Rockbox mail archiveSubject: ID3 Database file format
ID3 Database file format
From: Peter van Hardenberg <pvh_at_uvic.ca>
Date: Fri, 22 Oct 2004 00:34:52 -0700
I've been following this discussion on the list for a while now, and
since I have some experience with binary file formats and databases, I
have a fairly detailed proposal. Non-technical types will probably want
to skip this one.
To summarize the more detailed writing below, I think the file should
consist of a filenames segment, and then a segment for each searchable
(browsable?) field. The segments for each field would be a binary tree
of all the represented values, and then a seperate segment indexed by
the binary tree listing the songIDs at each leaf of the tree. The
motivation behind this design was to maximize performance without
sacrificing flexibility. I am a undecided about the best method of
implementing fields that would be updated on the 'box. These may have to
be stored in an unindexed segment of the file and searched the slow way.
All the best,
ROCKBOX ID3 DATABASE FORMAT:
- header indication locations of other parts of file
- song entries
- searchable field (genre)
- searchable field (year)
- searchable field (artist)
Basically states the version of the file, the names of the available
fields, and the offsets for each segment of the file.
The song entries table should have this structure:
<songID, songFilename, (other handy stored attributes like precomputed
Each file should appear once, with a fixed record size, in an arbitrary
order but with a sequential numbering.
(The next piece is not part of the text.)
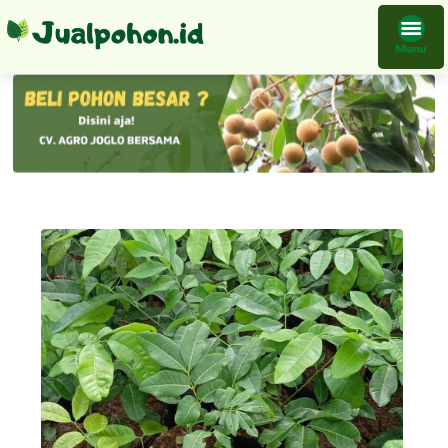
Bibit Tanaman Kelengkeng Matalada Hasil Stek Okulasi Cepat Berbuah Siap Partai Atau Ecer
This allows random access to
segments of the file. SongID could be omitted and considered implicit in
the structure of the file.
No other information needs to be stored here. The other information is
all searched for, and comes in varying sizes and densities.
Each searchable field consists of two segments.
1) The binary tree.
2) The song-list.
The searchable fields are a binary tree with this structure:
<value, pointer, numRecords>
Where pointer is a reference to the list of files with that value.
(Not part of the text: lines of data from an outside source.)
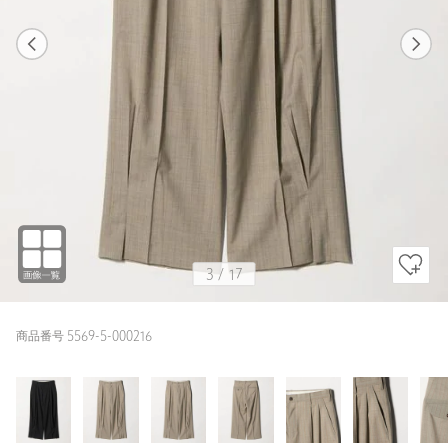
1
17
3
17
BEIGE / 2
BLACK
173cm
3
/
17
商品番号 5569-5-000216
Because the pointer/numRecords are offsets, the binary tree for each
field consists of fixed-length records.
The song list would simply be an increasing list of songIDs indexed into
by the binary tree, with each value receiving its own block of IDs. A
songID may appear in more than one block. (For example, a song could
have two genres, or two collaborating artists.)
For example, under "genre", "rock" may occupy the block of songs ranging
from 1-> 298.
PERFORMING COMPLEX QUERIES:
Because the data is sorted and stored using fixed length records
wherever possible, computing a query involving multiple fields is quite
simple. Here is a breakdown of the procedure, using a search for "80s rock".
1) Load the song database header. Find the genre segment.
2) Search the binary tree for the offset/size of rock.
3) Load the "rock" song IDs into memory.
4) Search the binary tree for the offset/size of 1980s.
5) Load the "1980s" song IDs into memory.
6) Create an intersection list from the data. (Because the ids are
already sorted, this is very fast.)
7) Create a playlist by loading the song filenames based on the songIDs.
Received on 2004-10-22